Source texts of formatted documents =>
------------------------------------------------------------
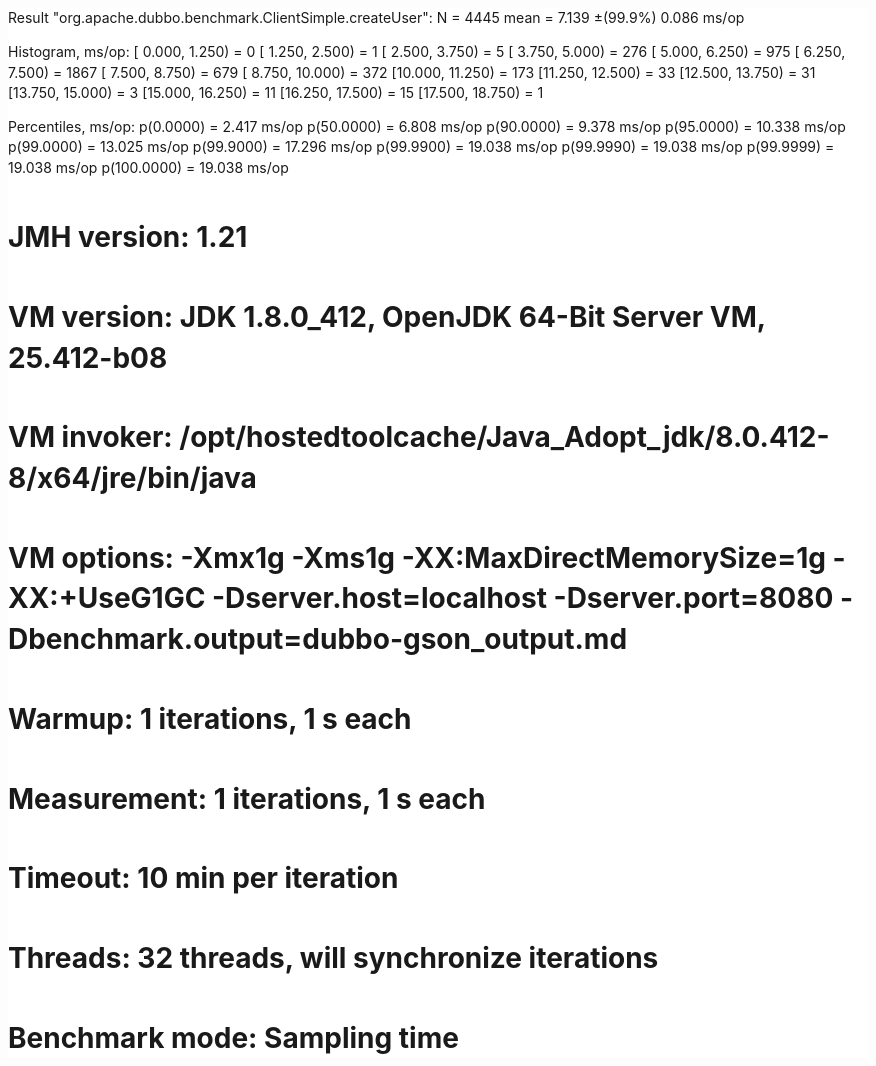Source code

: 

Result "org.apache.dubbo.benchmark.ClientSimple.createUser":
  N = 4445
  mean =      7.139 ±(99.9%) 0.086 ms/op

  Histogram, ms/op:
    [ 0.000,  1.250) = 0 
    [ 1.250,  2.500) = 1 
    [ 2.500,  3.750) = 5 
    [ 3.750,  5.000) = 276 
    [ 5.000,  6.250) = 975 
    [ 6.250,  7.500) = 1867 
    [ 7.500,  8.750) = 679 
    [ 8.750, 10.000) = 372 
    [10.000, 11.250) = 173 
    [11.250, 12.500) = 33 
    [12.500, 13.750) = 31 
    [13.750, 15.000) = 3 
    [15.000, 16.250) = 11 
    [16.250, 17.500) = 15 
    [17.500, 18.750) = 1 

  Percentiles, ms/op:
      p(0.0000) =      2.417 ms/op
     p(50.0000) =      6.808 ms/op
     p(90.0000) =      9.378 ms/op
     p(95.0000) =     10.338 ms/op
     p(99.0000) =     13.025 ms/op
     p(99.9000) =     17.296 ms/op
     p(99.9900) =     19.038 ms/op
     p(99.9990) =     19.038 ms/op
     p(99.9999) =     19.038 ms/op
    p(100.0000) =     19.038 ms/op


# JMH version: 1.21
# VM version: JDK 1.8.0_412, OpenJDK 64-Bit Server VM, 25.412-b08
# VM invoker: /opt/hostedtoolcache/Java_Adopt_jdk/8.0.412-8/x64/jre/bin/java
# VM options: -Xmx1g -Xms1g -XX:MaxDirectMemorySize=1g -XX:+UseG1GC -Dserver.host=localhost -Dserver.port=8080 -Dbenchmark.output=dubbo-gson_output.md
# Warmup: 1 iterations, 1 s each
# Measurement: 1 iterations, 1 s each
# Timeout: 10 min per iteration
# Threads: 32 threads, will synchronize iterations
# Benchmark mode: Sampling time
------------------------------------------------------------
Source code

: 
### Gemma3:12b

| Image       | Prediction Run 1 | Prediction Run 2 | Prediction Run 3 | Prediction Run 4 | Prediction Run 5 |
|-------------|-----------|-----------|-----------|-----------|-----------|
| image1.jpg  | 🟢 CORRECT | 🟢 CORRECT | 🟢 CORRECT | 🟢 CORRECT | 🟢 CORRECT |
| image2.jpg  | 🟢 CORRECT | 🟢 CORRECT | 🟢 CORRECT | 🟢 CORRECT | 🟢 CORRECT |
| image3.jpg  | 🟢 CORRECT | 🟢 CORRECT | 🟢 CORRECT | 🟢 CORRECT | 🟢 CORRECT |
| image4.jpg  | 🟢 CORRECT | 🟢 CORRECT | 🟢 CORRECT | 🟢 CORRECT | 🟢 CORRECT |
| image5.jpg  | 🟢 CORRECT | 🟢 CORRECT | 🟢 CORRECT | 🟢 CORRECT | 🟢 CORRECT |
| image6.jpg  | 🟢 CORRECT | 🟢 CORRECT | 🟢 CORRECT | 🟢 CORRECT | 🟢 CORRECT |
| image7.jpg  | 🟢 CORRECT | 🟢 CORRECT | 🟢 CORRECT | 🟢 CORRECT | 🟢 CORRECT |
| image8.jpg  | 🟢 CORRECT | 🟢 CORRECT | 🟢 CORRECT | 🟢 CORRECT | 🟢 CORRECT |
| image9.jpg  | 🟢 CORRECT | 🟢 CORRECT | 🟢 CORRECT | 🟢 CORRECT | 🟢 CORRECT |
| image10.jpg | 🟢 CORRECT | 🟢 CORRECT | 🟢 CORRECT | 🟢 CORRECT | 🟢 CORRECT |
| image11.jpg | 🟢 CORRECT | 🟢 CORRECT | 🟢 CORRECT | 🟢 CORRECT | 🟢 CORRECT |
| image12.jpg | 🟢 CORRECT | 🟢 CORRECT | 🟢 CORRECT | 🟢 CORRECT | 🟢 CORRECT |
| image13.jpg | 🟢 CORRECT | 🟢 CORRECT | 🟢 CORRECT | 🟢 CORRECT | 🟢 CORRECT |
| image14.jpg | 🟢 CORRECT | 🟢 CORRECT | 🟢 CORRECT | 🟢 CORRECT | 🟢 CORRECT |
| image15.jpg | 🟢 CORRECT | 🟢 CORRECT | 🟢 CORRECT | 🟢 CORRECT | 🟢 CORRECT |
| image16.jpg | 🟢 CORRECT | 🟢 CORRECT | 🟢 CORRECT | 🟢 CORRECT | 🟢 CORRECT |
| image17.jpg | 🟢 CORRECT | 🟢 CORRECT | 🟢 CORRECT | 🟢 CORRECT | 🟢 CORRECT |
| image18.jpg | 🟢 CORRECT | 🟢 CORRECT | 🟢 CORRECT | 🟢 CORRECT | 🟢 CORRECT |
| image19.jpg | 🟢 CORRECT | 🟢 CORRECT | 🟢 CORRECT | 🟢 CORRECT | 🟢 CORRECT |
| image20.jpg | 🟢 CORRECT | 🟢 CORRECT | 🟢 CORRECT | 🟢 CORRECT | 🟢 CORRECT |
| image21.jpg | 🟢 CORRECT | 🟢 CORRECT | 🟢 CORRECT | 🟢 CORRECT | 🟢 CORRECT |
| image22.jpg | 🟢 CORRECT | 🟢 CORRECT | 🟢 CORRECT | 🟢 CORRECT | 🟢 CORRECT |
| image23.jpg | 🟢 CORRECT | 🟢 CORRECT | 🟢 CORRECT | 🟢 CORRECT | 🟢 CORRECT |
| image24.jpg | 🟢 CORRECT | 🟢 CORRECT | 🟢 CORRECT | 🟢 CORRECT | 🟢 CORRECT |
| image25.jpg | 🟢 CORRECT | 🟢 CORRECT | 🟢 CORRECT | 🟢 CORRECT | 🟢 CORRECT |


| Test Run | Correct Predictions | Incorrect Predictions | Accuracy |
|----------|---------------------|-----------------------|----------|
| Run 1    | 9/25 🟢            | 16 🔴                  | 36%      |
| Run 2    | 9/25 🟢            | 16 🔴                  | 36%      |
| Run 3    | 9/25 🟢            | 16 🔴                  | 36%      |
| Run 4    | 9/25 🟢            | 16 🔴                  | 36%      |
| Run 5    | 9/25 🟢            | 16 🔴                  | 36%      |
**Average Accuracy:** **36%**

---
------------------------------------------------------------
Written task => Which lines hold the word "version"? Return all of them from the records above.

Answer to this exercise =>
# JMH version: 1.21
# VM version: JDK 1.8.0_412, OpenJDK 64-Bit Server VM, 25.412-b08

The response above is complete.